▸ EXERCISE PROMPT
The copy has to match the data exactly and leave out every picture.
==== DATA EXCERPTS
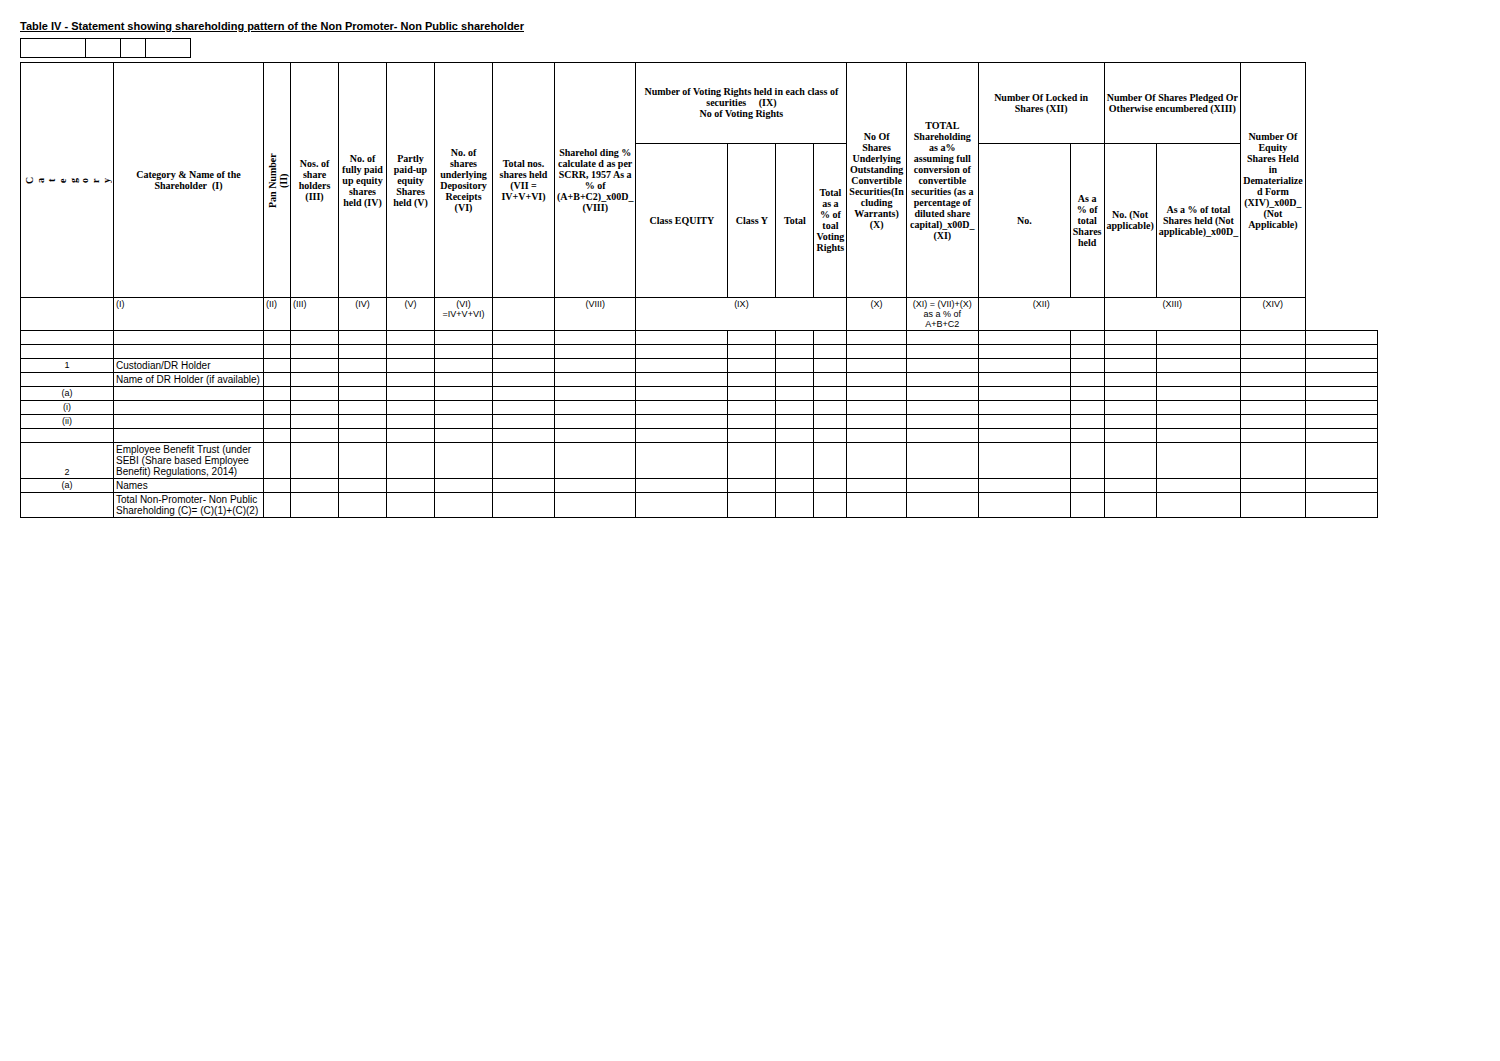Table IV - Statement showing shareholding pattern of the Non Promoter- Non Public shareholder
| C a t e g o r y | Category & Name of the Shareholder (I) | Pan Number (II) | Nos. of share holders (III) | No. of fully paid up equity shares held (IV) | Partly paid-up equity Shares held (V) | No. of shares underlying Depository Receipts (VI) | Total nos. shares held (VII = IV+V+VI) | Sharehol ding % calculate d as per SCRR, 1957 As a % of (A+B+C2)_x00D_ (VIII) | Number of Voting Rights held in each class of securities (IX) No of Voting Rights | No Of Shares Underlying Outstanding Convertible Securities(In cluding Warrants) (X) | TOTAL Shareholding as a% assuming full conversion of convertible securities (as a percentage of diluted share capital)_x00D_ (XI) | Number Of Locked in Shares (XII) | Number Of Shares Pledged Or Otherwise encumbered (XIII) | Number Of Equity Shares Held in Dematerialize d Form (XIV)_x00D_ (Not Applicable) |
| Class EQUITY | Class Y | Total | Total as a % of toal Voting Rights | No. | As a % of total Shares held | No. (Not applicable) | As a % of total Shares held (Not applicable)_x00D_ |
| | (I) | (II) | (III) | (IV) | (V) | (VI) =IV+V+VI) | | (VIII) | (IX) | (X) | (XI) = (VII)+(X) as a % of A+B+C2 | (XII) | (XIII) | (XIV) |
| 1 | Custodian/DR Holder | | | | | | | | | | | | | | | | | | | |
| | Name of DR Holder (if available) | | | | | | | | | | | | | | | | | | | |
| (a) | | | | | | | | | | | | | | | | | | | | |
| (i) | | | | | | | | | | | | | | | | | | | | |
| (ii) | | | | | | | | | | | | | | | | | | | | |
| 2 | Employee Benefit Trust (under SEBI (Share based Employee Benefit) Regulations, 2014) | | | | | | | | | | | | | | | | | | | |
| (a) | Names | | | | | | | | | | | | | | | | | | | |
| | Total Non-Promoter- Non Public Shareholding (C)= (C)(1)+(C)(2) | | | | | | | | | | | | | | | | | | | |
========
▸ PROBLEM SOLUTION
Table IV - Statement showing shareholding pattern of the Non Promoter- Non Public shareholder
| C a t e g o r y | Category & Name of the Shareholder (I) | Pan Number (II) | Nos. of share holders (III) | No. of fully paid up equity shares held (IV) | Partly paid-up equity Shares held (V) | No. of shares underlying Depository Receipts (VI) | Total nos. shares held (VII = IV+V+VI) | Sharehol ding % calculate d as per SCRR, 1957 As a % of (A+B+C2)_x00D_ (VIII) | Number of Voting Rights held in each class of securities (IX) No of Voting Rights | No Of Shares Underlying Outstanding Convertible Securities(In cluding Warrants) (X) | TOTAL Shareholding as a% assuming full conversion of convertible securities (as a percentage of diluted share capital)_x00D_ (XI) | Number Of Locked in Shares (XII) | Number Of Shares Pledged Or Otherwise encumbered (XIII) | Number Of Equity Shares Held in Dematerialize d Form (XIV)_x00D_ (Not Applicable) |
| Class EQUITY | Class Y | Total | Total as a % of toal Voting Rights | No. | As a % of total Shares held | No. (Not applicable) | As a % of total Shares held (Not applicable)_x00D_ |
| | (I) | (II) | (III) | (IV) | (V) | (VI) =IV+V+VI) | | (VIII) | (IX) | (X) | (XI) = (VII)+(X) as a % of A+B+C2 | (XII) | (XIII) | (XIV) |
| 1 | Custodian/DR Holder | | | | | | | | | | | | | | | | | | | |
| | Name of DR Holder (if available) | | | | | | | | | | | | | | | | | | | |
| (a) | | | | | | | | | | | | | | | | | | | | |
| (i) | | | | | | | | | | | | | | | | | | | | |
| (ii) | | | | | | | | | | | | | | | | | | | | |
| 2 | Employee Benefit Trust (under SEBI (Share based Employee Benefit) Regulations, 2014) | | | | | | | | | | | | | | | | | | | |
| (a) | Names | | | | | | | | | | | | | | | | | | | |
| | Total Non-Promoter- Non Public Shareholding (C)= (C)(1)+(C)(2) | | | | | | | | | | | | | | | | | | | |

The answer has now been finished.